Collected data
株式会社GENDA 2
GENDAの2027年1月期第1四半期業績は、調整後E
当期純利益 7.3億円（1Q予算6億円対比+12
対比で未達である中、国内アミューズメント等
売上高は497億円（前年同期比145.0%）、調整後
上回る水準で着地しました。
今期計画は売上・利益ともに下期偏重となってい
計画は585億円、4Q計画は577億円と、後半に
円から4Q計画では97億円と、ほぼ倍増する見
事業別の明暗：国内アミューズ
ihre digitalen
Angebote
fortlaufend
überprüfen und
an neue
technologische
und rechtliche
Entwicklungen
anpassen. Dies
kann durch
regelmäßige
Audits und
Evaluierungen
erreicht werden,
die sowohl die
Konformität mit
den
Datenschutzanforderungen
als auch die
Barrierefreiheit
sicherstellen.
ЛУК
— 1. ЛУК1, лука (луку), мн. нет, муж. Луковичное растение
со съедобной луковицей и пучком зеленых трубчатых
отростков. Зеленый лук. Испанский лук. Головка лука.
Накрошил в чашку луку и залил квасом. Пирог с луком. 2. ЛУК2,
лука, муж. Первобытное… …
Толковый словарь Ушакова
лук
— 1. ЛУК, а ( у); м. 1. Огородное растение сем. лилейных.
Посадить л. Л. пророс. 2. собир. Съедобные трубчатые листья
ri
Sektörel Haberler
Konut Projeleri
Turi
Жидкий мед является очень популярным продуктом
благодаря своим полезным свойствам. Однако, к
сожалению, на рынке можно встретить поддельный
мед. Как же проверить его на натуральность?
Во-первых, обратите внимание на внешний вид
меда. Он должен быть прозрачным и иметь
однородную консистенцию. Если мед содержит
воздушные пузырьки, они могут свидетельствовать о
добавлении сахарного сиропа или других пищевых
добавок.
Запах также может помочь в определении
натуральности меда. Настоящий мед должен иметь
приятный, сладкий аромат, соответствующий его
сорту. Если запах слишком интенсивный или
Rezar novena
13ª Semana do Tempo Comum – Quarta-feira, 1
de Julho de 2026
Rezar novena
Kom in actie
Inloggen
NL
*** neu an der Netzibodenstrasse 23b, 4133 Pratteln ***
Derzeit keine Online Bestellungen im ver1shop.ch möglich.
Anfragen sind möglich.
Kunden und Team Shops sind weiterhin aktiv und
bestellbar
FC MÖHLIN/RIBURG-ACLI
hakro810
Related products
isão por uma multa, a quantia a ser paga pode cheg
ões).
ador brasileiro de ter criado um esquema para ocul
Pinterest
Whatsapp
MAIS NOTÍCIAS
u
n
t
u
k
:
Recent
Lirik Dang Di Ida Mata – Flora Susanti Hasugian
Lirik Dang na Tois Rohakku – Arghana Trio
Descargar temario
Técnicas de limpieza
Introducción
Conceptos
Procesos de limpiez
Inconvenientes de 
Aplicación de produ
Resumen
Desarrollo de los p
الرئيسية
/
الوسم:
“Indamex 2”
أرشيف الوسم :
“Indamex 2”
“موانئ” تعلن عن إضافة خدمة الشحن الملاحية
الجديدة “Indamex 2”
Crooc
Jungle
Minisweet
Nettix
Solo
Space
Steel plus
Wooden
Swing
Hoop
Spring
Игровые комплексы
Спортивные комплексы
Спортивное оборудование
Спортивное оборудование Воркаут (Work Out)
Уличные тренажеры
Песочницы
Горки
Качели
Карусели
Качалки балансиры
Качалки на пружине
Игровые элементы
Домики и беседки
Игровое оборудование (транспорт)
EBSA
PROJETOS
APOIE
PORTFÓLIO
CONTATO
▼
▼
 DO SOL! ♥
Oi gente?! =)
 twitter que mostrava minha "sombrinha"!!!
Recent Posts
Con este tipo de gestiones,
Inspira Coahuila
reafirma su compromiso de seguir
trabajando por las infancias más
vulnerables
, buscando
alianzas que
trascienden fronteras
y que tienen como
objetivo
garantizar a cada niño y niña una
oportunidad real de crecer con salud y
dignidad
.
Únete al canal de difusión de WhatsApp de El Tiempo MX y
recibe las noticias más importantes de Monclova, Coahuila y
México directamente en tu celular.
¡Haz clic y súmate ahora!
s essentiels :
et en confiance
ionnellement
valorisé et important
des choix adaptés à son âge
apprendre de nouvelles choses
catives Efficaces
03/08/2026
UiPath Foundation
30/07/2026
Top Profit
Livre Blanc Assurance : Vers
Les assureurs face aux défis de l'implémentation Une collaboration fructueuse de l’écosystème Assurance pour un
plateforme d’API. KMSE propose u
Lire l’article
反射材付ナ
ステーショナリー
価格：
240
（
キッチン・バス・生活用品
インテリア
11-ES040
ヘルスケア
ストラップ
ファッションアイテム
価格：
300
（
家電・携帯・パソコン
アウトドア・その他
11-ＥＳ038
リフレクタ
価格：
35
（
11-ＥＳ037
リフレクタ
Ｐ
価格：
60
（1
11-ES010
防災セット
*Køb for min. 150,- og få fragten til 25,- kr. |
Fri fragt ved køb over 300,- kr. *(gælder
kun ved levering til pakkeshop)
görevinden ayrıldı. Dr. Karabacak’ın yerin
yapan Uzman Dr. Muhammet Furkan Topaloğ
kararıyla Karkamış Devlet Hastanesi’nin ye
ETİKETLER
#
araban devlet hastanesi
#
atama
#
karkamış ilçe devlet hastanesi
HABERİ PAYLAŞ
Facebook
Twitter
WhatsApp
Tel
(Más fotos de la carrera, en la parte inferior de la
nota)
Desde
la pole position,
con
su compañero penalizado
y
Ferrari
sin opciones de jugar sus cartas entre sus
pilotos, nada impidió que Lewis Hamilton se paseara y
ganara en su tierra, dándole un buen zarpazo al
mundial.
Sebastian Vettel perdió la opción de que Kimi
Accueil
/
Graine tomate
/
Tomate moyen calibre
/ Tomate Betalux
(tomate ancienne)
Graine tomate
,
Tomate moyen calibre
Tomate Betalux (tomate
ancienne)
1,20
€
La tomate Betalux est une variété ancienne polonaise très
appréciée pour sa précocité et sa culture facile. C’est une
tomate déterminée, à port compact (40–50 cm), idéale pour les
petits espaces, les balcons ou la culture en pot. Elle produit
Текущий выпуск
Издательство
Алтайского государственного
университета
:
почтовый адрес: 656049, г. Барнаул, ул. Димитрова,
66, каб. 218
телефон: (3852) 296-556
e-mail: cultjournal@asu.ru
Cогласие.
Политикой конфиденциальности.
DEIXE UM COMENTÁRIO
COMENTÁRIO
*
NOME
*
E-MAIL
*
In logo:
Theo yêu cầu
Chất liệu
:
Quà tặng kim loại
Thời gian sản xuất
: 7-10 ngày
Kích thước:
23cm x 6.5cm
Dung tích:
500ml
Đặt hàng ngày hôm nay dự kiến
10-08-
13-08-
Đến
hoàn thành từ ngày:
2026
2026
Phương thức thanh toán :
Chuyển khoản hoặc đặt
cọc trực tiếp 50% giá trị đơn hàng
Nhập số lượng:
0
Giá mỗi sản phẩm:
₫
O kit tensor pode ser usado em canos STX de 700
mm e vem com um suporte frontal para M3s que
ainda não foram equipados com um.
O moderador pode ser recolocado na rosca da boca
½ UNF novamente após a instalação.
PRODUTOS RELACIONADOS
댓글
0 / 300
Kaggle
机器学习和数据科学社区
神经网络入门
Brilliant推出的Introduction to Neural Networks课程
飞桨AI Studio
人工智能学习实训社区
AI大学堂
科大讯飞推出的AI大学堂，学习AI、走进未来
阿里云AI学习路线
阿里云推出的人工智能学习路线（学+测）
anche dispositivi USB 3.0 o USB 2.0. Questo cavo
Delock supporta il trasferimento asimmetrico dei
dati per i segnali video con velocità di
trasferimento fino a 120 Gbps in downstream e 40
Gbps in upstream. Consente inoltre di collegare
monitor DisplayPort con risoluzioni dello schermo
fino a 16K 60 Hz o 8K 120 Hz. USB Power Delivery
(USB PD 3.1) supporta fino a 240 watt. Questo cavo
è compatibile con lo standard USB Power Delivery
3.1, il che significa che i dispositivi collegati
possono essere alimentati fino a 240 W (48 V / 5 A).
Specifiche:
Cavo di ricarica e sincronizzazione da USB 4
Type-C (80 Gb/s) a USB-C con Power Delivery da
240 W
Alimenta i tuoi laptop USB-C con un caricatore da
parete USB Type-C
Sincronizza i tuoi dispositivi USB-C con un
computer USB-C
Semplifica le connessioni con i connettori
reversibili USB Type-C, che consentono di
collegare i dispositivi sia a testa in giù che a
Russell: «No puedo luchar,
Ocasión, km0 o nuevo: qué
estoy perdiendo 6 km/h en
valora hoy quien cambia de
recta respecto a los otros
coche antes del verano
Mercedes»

> **Task instructions**
Could you write out exactly the lines above, starting at the first one and ending with the line that has "Datenschutzanforderungen"?

> **Task solution**
株式会社GENDA 2
GENDAの2027年1月期第1四半期業績は、調整後E
当期純利益 7.3億円（1Q予算6億円対比+12
対比で未達である中、国内アミューズメント等
売上高は497億円（前年同期比145.0%）、調整後
上回る水準で着地しました。
今期計画は売上・利益ともに下期偏重となってい
計画は585億円、4Q計画は577億円と、後半に
円から4Q計画では97億円と、ほぼ倍増する見
事業別の明暗：国内アミューズ
ihre digitalen
Angebote
fortlaufend
überprüfen und
an neue
technologische
und rechtliche
Entwicklungen
anpassen. Dies
kann durch
regelmäßige
Audits und
Evaluierungen
erreicht werden,
die sowohl die
Konformität mit
den
Datenschutzanforderungen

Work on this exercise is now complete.